When you are done, please submit the URL of your solution using the Fire system
Before you begin: all the material you need for this lab can be found in these Interactive videos Enrollment key: CMDKM-50508. Please try them out (about an hour of material in total), do the in-video quizzes, add insert questions in the videos as you go along (we’ll try to answer the questions!). If university sign-in is not working for this site you will need to create a personal account. Let us know if you can’t get access one way or another!
In this lab assignment, you will use the online system Code.World to draw a simple picture of a chess board, defined as a function chess where chess n (for some non negative integer n) is a drawing of a chess board of size n times n. The expected output of the following program:
program = drawingOf(chess 9)should give:
The lab is split into two parts, each exercising a different aspect of problem solving with Haskell. Note: Please make sure you follow the submission guidelines when you write your code.
To prepare for the assignment you must have followed the first one-and-a-half lectures of the course. You will need a basic uderstanding of (i) The code.world picture functions (ii) definitions using guards (iii) simple recursive functions, and (iv) simple list comprehensions.
Part 1
Part 1 this part assignment is broken down into tasks A, B and C described below. The goal of parts A, B and C is to produce the bottom row of a chess-board. On an n by n chess board (OK, n is always 8 in normal chess, but let’s be more general) let us refer to the positions of the squares by their coodinates, so the bottom left corner is position (0,0), and the top right is (n-1,n-1). This picture of drawingOf(coordinatePlane & chess 3) might be useful to see this:
Assignment A
The colour of a square in the bottom row of the board is either white (we will draw it as yellow) or black depending on its position. Let’s say that the first square (on the left) is at position 0 (since it will be displayed at coordinate position (0,0)). This square is always white.
Define a function colourAt which when given a non-negative integer n returns the colour of the square at position n. The colours yellow and black are predefined in code.world. For example, colourAt 2 should give yellow. Try your definition by using the following function:
program = programA
programA = drawingOf ( coloured(circle 2, colourAt 2)
& coloured(circle 3, colourAt 3) )Assignment B
Define a function squareAt n which gives a picture of a solid rectangle at position (n,0) on the grid, with the right colour for that position.
Try your function out with:
program = programB -- edit the previous version of this definition
programB = drawingOf ( squareAt 0 & squareAt 7 & coordinatePlane ) You should get the following:
Assignment C
Define a function row, where row n draws the bottom row of an n by n chess board. Use recursion! Hint: think about the simplest possible base case!

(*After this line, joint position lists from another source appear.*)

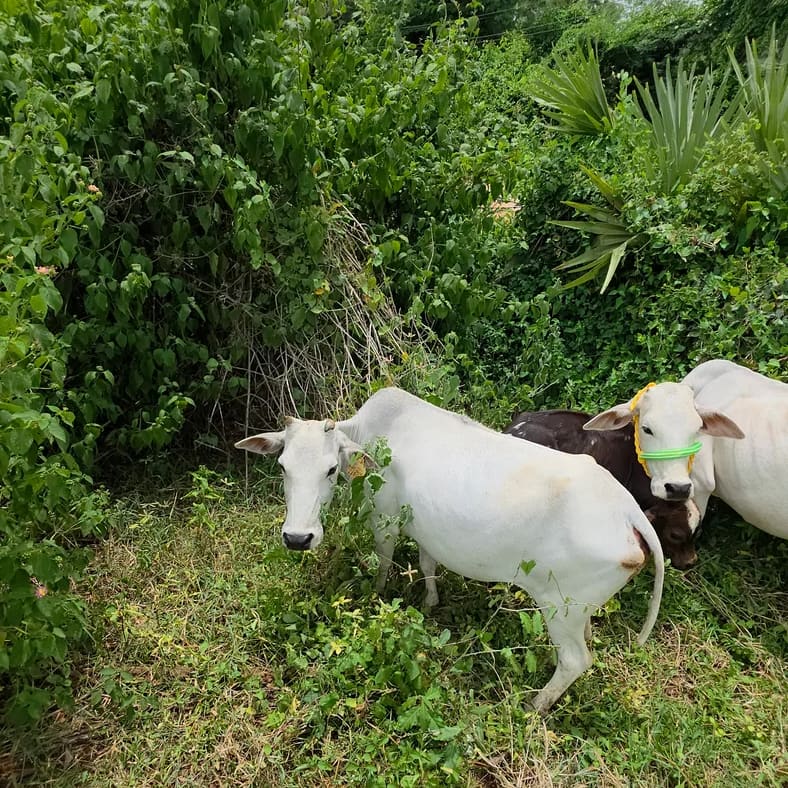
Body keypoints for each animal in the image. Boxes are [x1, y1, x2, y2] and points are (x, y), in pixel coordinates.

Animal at [236, 387, 665, 712]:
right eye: (283, 466)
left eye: (330, 469)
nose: (297, 537)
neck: (371, 432)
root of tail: (627, 508)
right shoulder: (426, 533)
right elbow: (427, 565)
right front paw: (429, 602)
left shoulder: (384, 519)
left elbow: (384, 565)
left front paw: (377, 595)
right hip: (579, 607)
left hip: (559, 606)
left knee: (575, 660)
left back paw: (533, 707)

Try your function out with
program = programC
programC = drawingOf (row 8 & coordinatePlane)You should get the following image:
Part II
Part I was an exercise in using recursion, but for part II (broken down into parts D,E and F) we are going to exercise a different method. To draw a whole board (part F) we are going to define a function to draw a square at a given position, and use a list comprehension to draw the whole board. We will build up the solution in a couple of similar steps to assignments A and B.
Assignment D
Define a function colourAtPos where colourAtPos x y which gives the expected colour of the square at coodinates (x,y) on the board.
To test this, draw a square with the same colour as the top right square of a 8 by 8 chess board (i.e. colourAtPos 7 7).
Assignment E
Define a function squareAtPosition such that squareAtPosition x y gives a picture of the square at coordinates (x,y). For example, this program displays the image below
program = programE
programE = drawingOf (coordinatePlane & squareAtPosition 3 4)
Assignment F
Now you know how to draw the square at a given position, all you need to do to make a picture of a chess board of size n times n is to make a list of pictures, one for each possible position in the board, and join all these pictures together with the code.world function pictures. To do this we won’t use recursion, but instead a list comprehension. Look for examples were we build a list from two lists, such as
[ x+y | x <- [1,2,3], y <- [10,20,30]]
-- try it out in ghci!Assignment H (Optional)
Can you work out a nice way to draw the whole board using recursion? See if you can solve it without too much “cut-and-paste” code (i.e. there should not be several parts of the program which are very similar).
Submission
This lab has two deadlines:
- First deadline (Wednesday, Sept. 6 at 23:59 2017): You need to have made a serious effort on completing the complete lab assignment.
- Final deadline (Friday, Sept. 15 at 23:59 2017): You need to have gotten a pass on the lab.
After this first lab, all lab deadlines will be on Mondays at 12 noon.
Sign in to code.world (e.g. using a google account) to be able to save your files. When you are done, click on “Share” and copy the URL. Add this as a comment to your submission in the Fire system. Remove irrelevant things from the code.world file.
Before you submit your code, Clean It Up! Remember, submitting clean code is Really Important, and simply the polite thing to do. After you feel you are done, spend some time on cleaning your code; make it simpler, remove unnecessary things (the assignments A-H are not unnecessary, so don’t delete those!), etc. We will reject your solution if it is not clean. Clean code:
- Does not have long lines (< 78 characters)
- Has a consistent layout (do not use TAB characters in your code)
- (Not required for Lab 1) Has type signatures for all top-level functions
- Has good comments where needed
- Has no junk (junk is code that is not needed by the assignments, commented code, unneccessary comments).
- Has no overly complicated function definitions
- Does not contain any repetitive code (copy-and-paste programming)
When you are done, please submit it using the Fire system
This lab will be graded offline. But labs 2 and onwards need to be presented to your grader at specific times shortly after the submission deadlines. Instructions will be provided on the lab overview page.
Good luck!